▶ [AIM OF THE EXERCISE]
Copy every line of the entries below verbatim, leaving out the pictures.

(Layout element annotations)
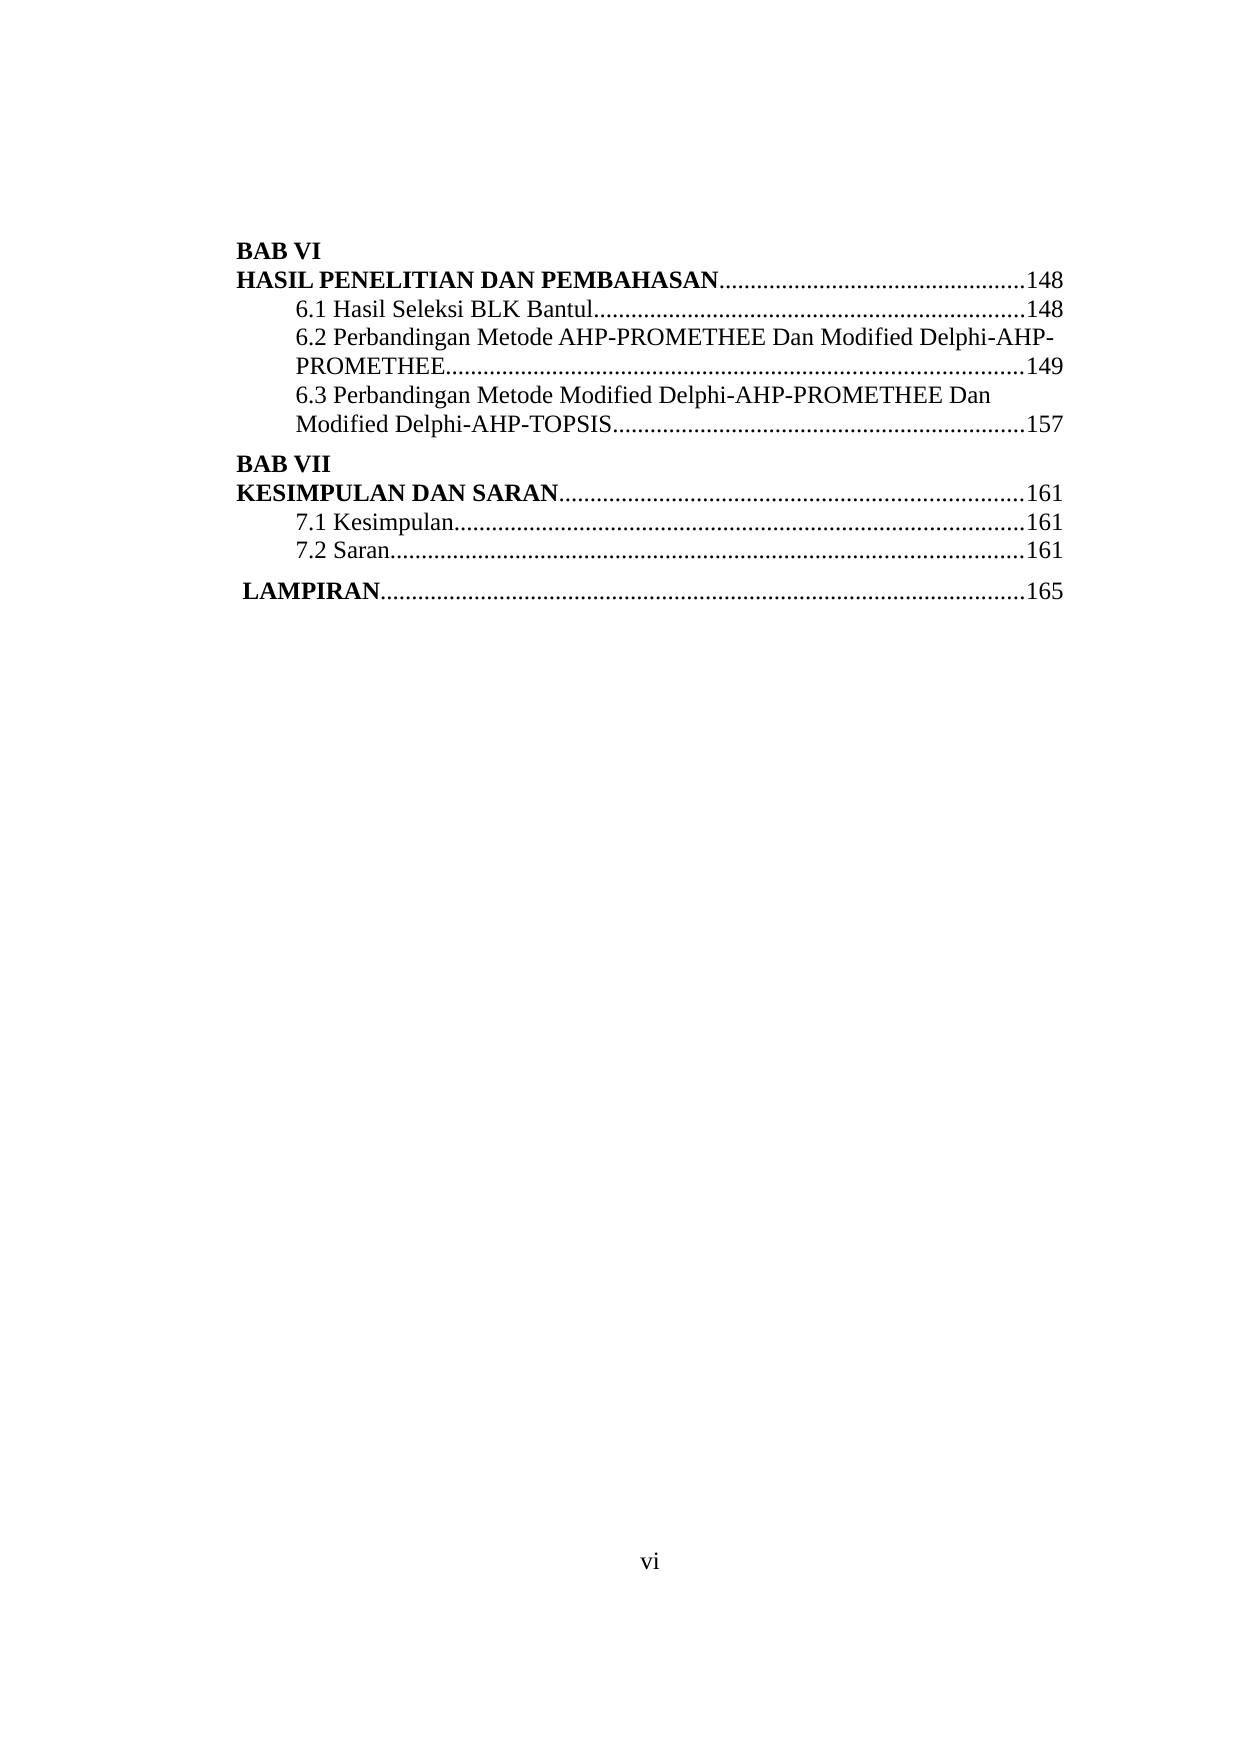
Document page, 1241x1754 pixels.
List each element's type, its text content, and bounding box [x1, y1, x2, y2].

text Bab VII KESIMPULAN dan saran 161 [236, 449, 1063, 507]
text Bab VI HASIL PENELITIAN DAN PEMBAHASAN 148 [236, 236, 1063, 294]
text 7.1 Kesimpulan 161 [295, 507, 1063, 536]
text 6.2 Perbandingan metode aHP-PROMETHEE dan Modified delphi-AHP-PROMETHEE 149 [295, 322, 1063, 380]
text 6.3 perbandingan metode Modified delphi-AHP-PROMETHEE dan Modified delphi-AHP-TOPSIS 157 [295, 380, 1063, 437]
text LAMPIRAN 165 [236, 576, 1063, 605]
text 6.1 Hasil Seleksi bLK Bantul 148 [295, 294, 1063, 322]
text 7.2 saran 161 [295, 536, 1063, 564]
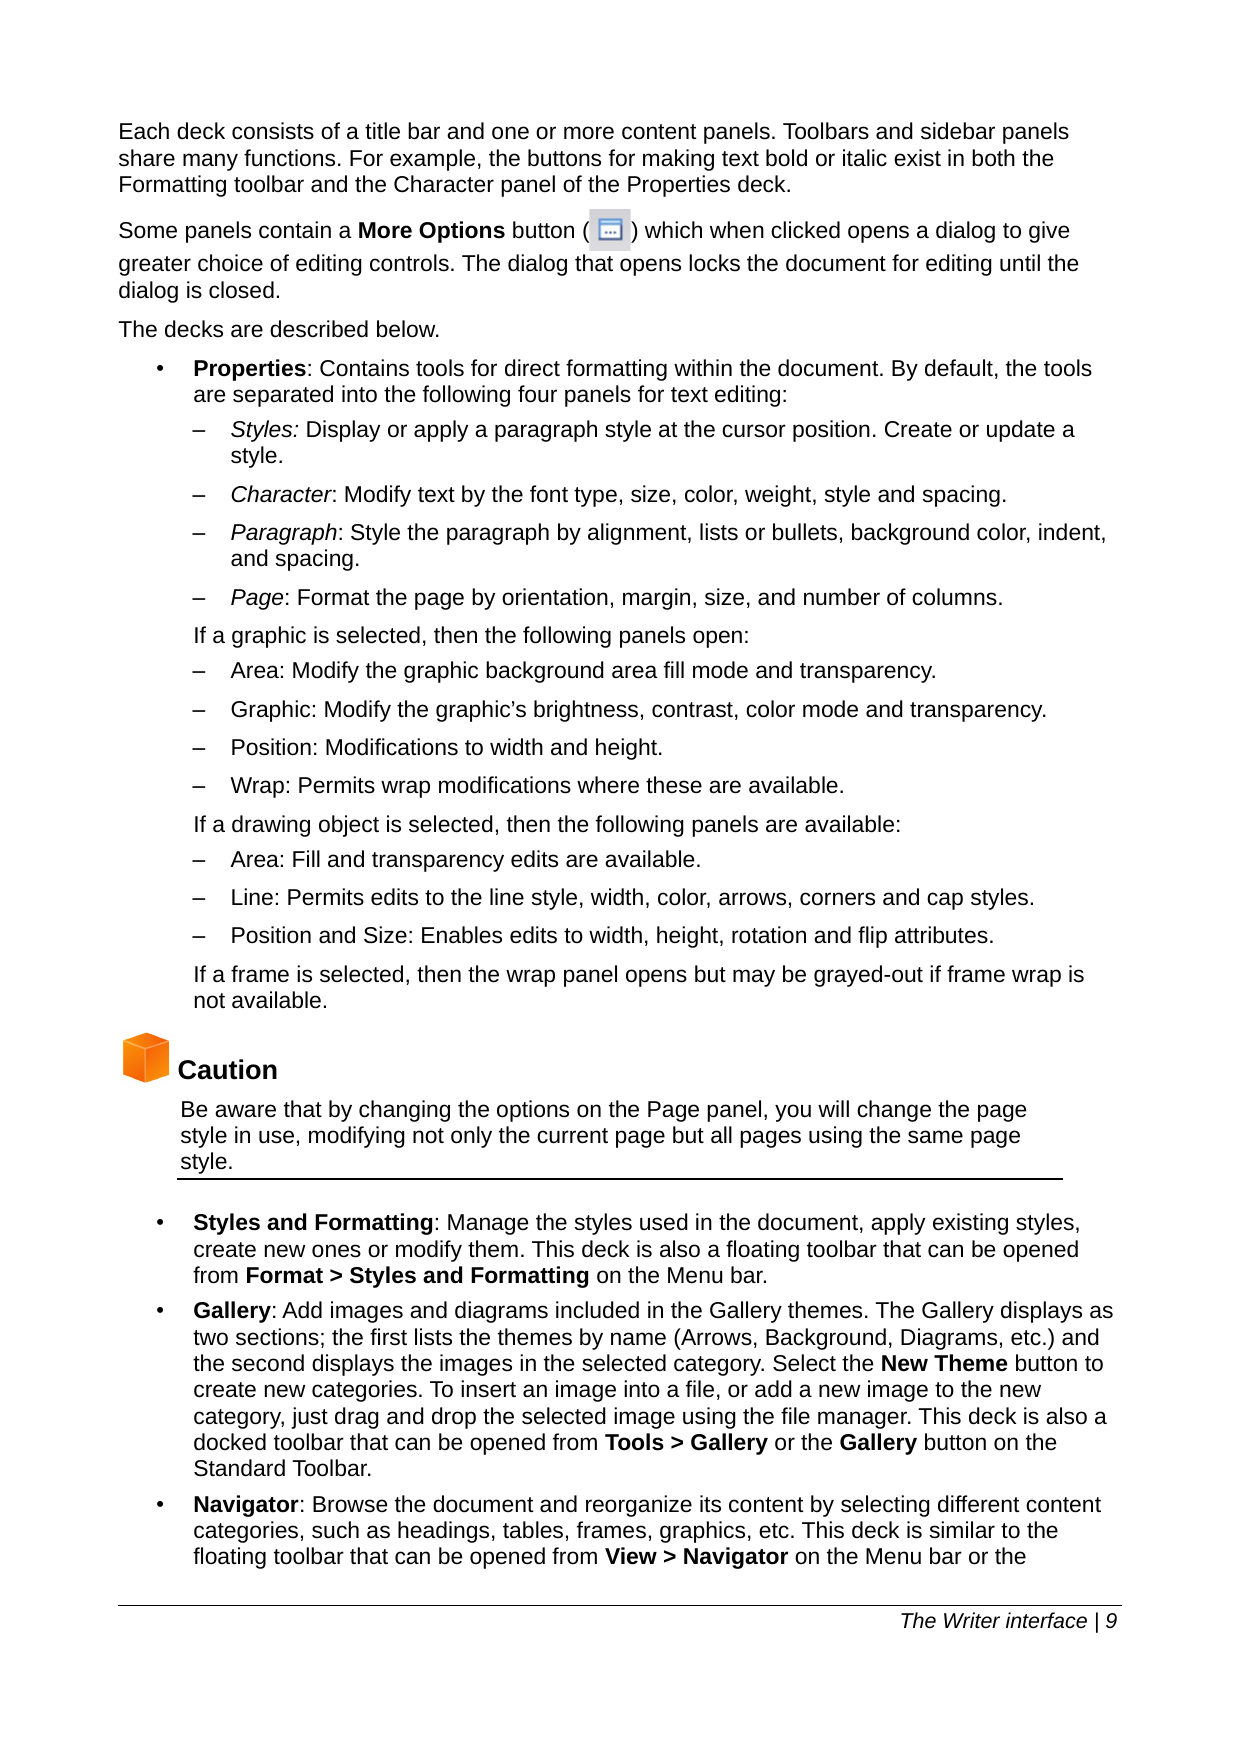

▶ [REPLY TO THE TASK]
Document page, 1241x1754 pixels.
List each element's type, its text content, and bounding box [x1, y1, x2, y2].

text Bab VII KESIMPULAN dan saran 161 [236, 449, 1063, 507]
text Bab VI HASIL PENELITIAN DAN PEMBAHASAN 148 [236, 236, 1063, 294]
text 7.1 Kesimpulan 161 [295, 507, 1063, 536]
text 6.2 Perbandingan metode aHP-PROMETHEE dan Modified delphi-AHP-PROMETHEE 149 [295, 322, 1063, 380]
text 6.3 perbandingan metode Modified delphi-AHP-PROMETHEE dan Modified delphi-AHP-TOPSIS 157 [295, 380, 1063, 437]
text LAMPIRAN 165 [236, 576, 1063, 605]
text 6.1 Hasil Seleksi bLK Bantul 148 [295, 294, 1063, 322]
text 7.2 saran 161 [295, 536, 1063, 564]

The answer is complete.